4. Kali Uchis – “Moonlight”

The opening line from “Moonlight,” the second single from Colombian-American musician Kali Uchis’ 2023 selenic record Red Moon in Venus, is a whole vibe. In fact the entire track may be one of the most joyful statements of love on any pop record this year: peep lines like “you always go out of your way to show me that I’m your priority” to see how healthy, mutually supportive relationships never go out of style. Uchis’ bilingual ode to romantic bliss is boosted by a bubbly bassline, shimmering synths, and a committed vocal performance, one of the singer’s best and most swooning. It’s the centrepiece to a uniformly strong third album, deceptively simple and super romantic. Me and who?

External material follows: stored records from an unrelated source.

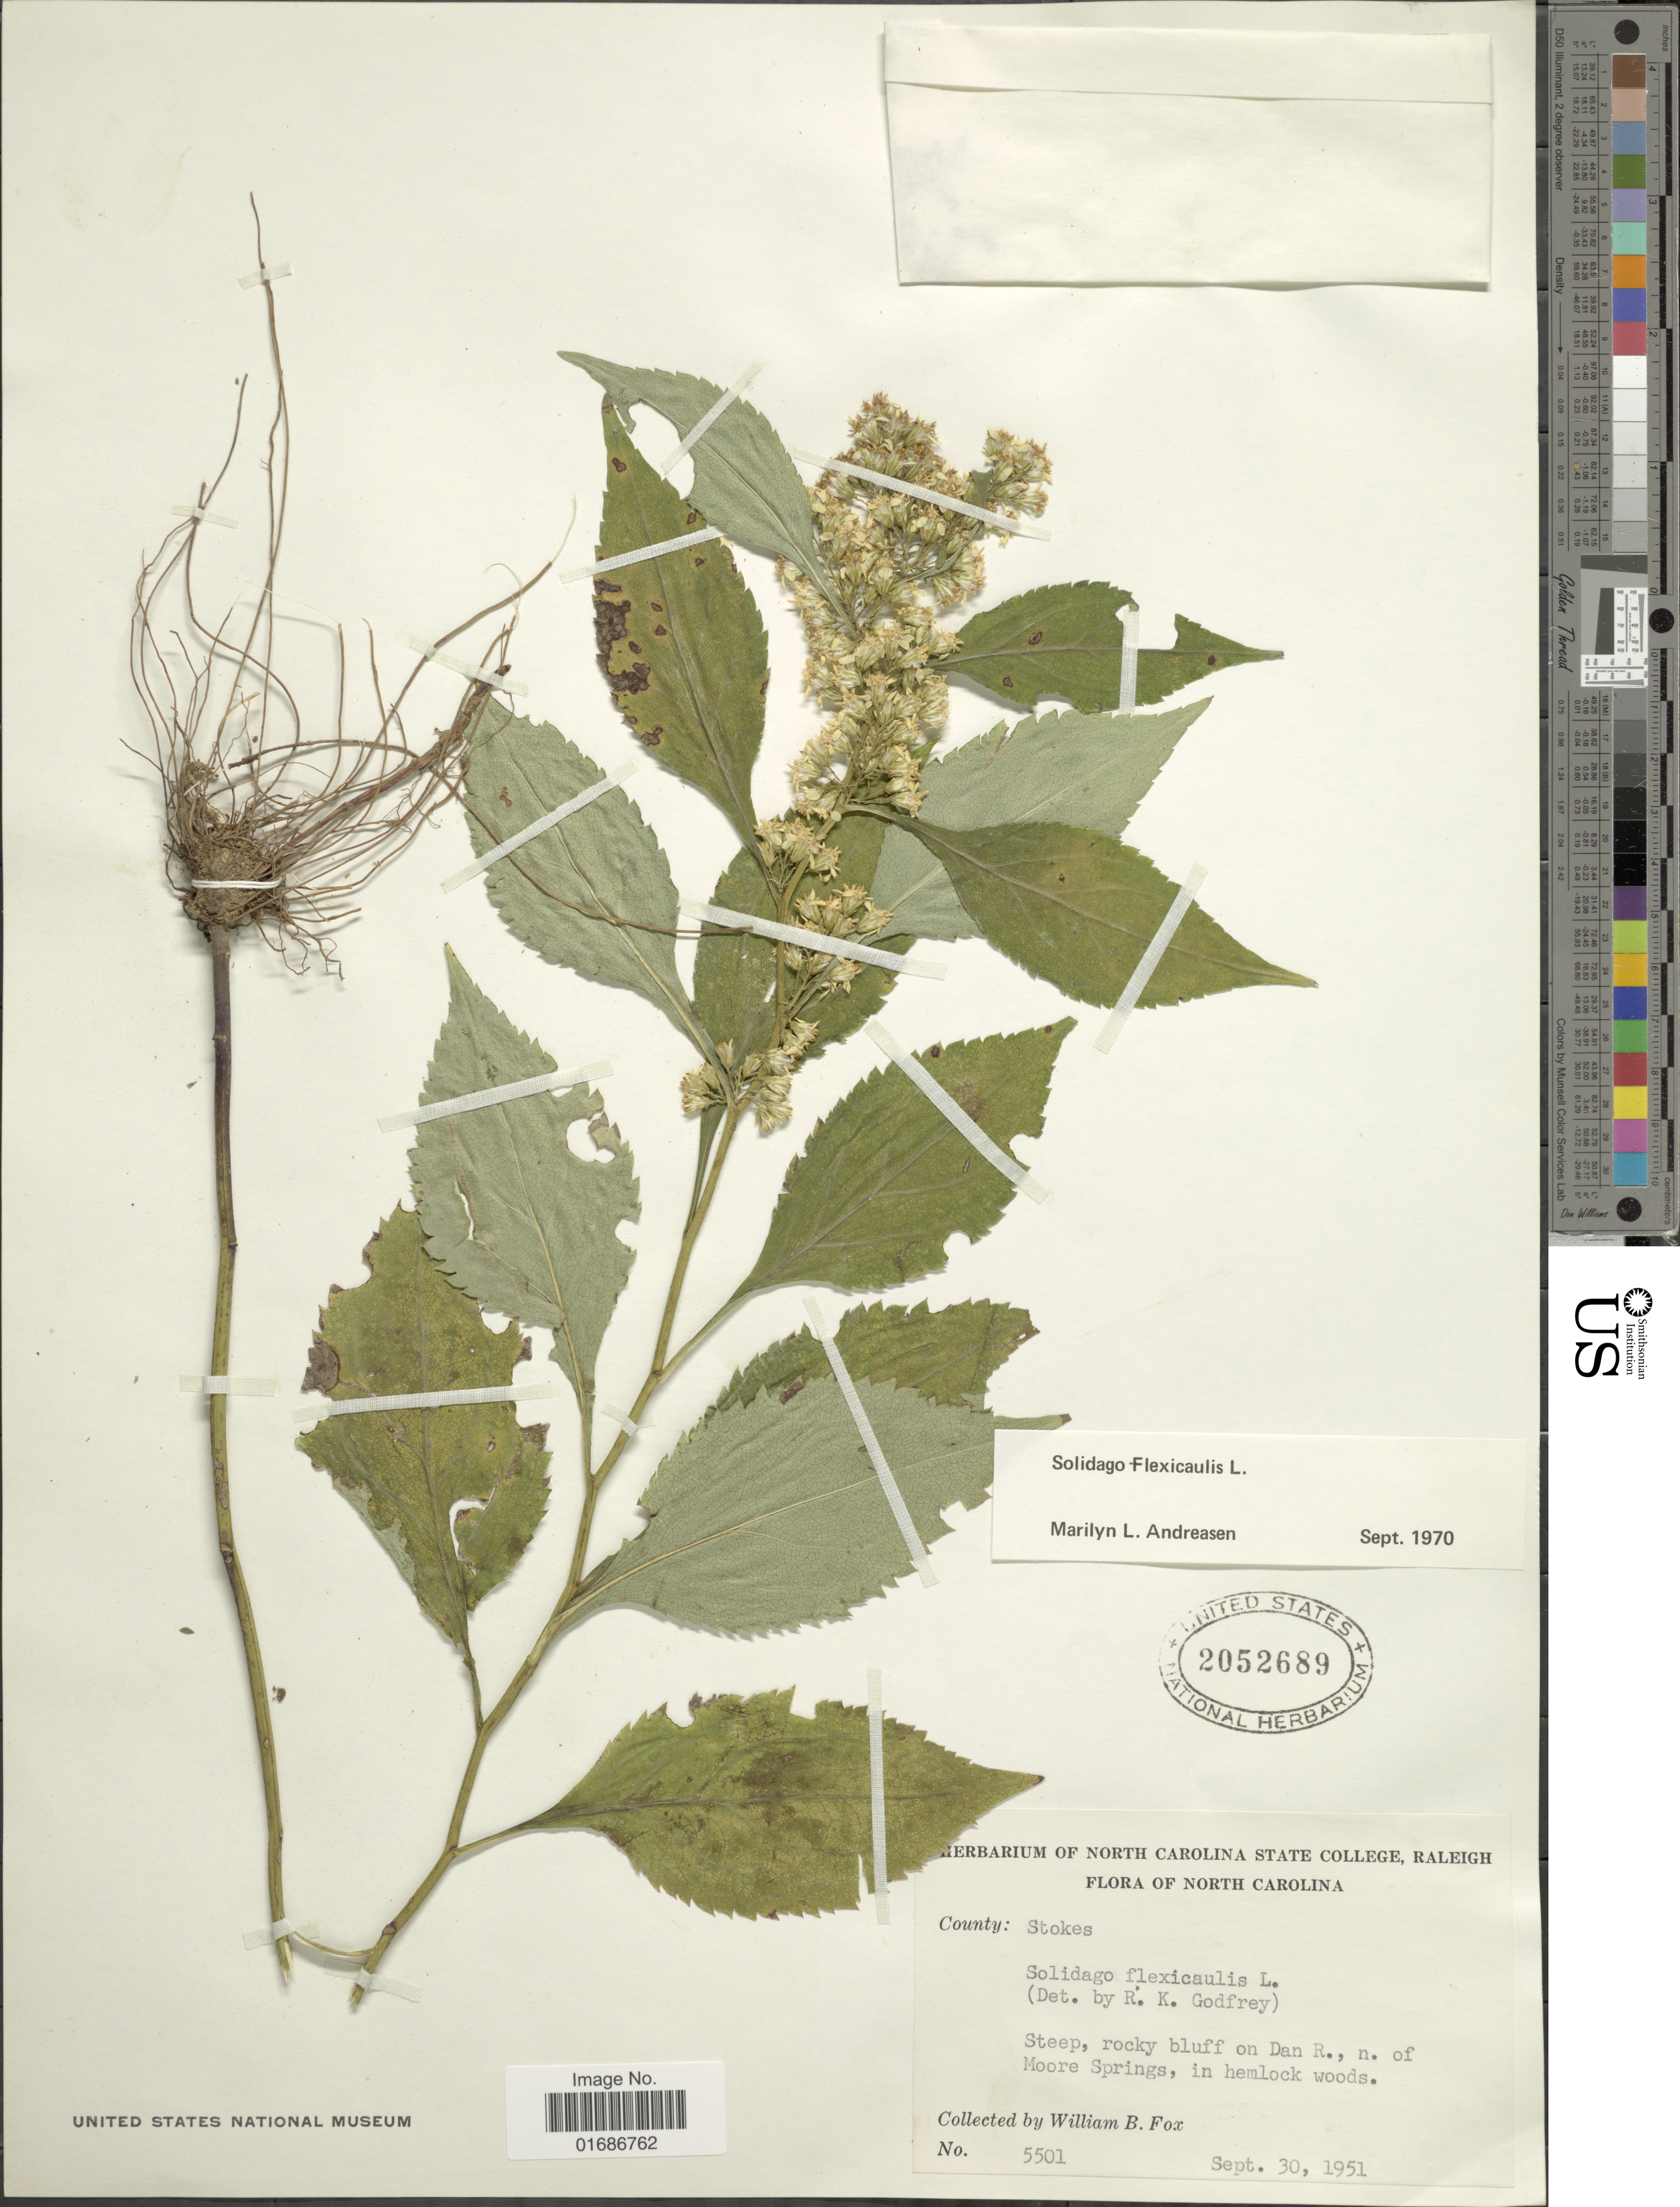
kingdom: Plantae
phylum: Tracheophyta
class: Magnoliopsida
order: Asterales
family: Asteraceae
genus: Solidago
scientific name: Solidago flexicaulis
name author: L.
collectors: W. B. Fox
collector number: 5501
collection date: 1951-09-30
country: United States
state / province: North Carolina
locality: Steep, rocky bluff on Dan R., n . of Moore Springs, in hemlock woods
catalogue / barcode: US 2052689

5. Joanna Stenberg – “I’ve Got Me”

New York singer-songwriter Joanna Stenberg possesses the unique talent of crafting songs that seem to have already existed as folk standards for decades, or were discovered in a half century-old time capsule. The timeless quality of their Tin Pan Alley-esque compositions is matched beautifully by their unpretentious vocal delivery, matter-of-fact and almost unbearably raw. The central conceit of “I’ve Got Me,” the namesake for and standout from Stenberg’s excellent 2023 sophomore release, could be seen as either a blessing or curse depending on your outlook (or maybe your diagnosis): no matter what, you’ll always have yourself for company, cogito ergo sum. If you’ve ever thought to yourself some version of the lyric “Why is it so hard to be kind and gentle to myself,” Stenberg’s knowing, aching balladry is something worth treasuring.